Pros: This method had all the same pros as the other oven bacon test—plus, it had a way easier clean-up, because we were able to simply toss the parchment paper. (Shockingly, there were no leaks onto the actual pan, so it just got a quick rinse for good measure.)
Cons: It took about five minutes longer to fully cook this batch of bacon than the batch we baked on a sheet pan sans parchment paper lining. Also, if your goal is flatter, more consistent bacon, you'd be better off baking without parchment paper.
Method: We microwaved bacon on a plate between sheets of paper towels for about five-and-a-half minutes; for the last minute or so (once a fair amount of the fat had rendered), we took the paper towel sheets off the top.
Outcome: This test produced eerily crispy bacon—even crispier than the nonstick pan.
Pros: The microwave method was by far the quickest, and had the easiest clean-up. If you love crispy bacon and don't have a nonstick skillet (or care to save your bacon fat), this is a great option.
Cons: The bacon had a slightly odd taste we couldn't quite put our finger on; one team member described it as "kind of stale-seeming." (Perhaps this was user-error from microwaving for too long.) And because we microwaved the bacon on paper towels to minimize in-microwave mess, we weren't able to save the rendered bacon fat. There was no chew on the final bacon, just crispiness. Maybe too crispy?
Method: We placed bacon into a cast iron skillet and added just enough water to cover the strips, then brought the water to a boil over high heat. Then, we lowered the flame and let the water simmer until it had fully evaporated, then lowered the flame a little more and cooked the bacon (flipping as needed) until crisp. (This method comes courtesy of Cook's Illustrated.)

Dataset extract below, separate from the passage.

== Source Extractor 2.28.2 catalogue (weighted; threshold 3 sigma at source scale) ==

Outcome: After about 22 minutes, we had bacon that was pretty inconsistently cooked, with crispy, thinned-out middles and less-cooked ends. One strip was less thin, but fairly shriveled.
Pros: The goal of this method is to help the bacon retain moisture as the fat renders, so it's tender rather than brittle. (This wasn't really our experience, though—while the ends of the bacon retained moisture, they didn't render perfectly. Meanwhile, the middle of the strips were a bit brittle.)
Cons: See above. Also, there was a fair amount of grease splattering, and this took almost twice as long as the regular-way cast iron skillet and nonstick skillet stovetop methods.
The absolute best way to cook bacon depends entirely on how you like your bacon—though some methods produce more consistent results than others.
Whatever you do, just be sure to save that bacon fat.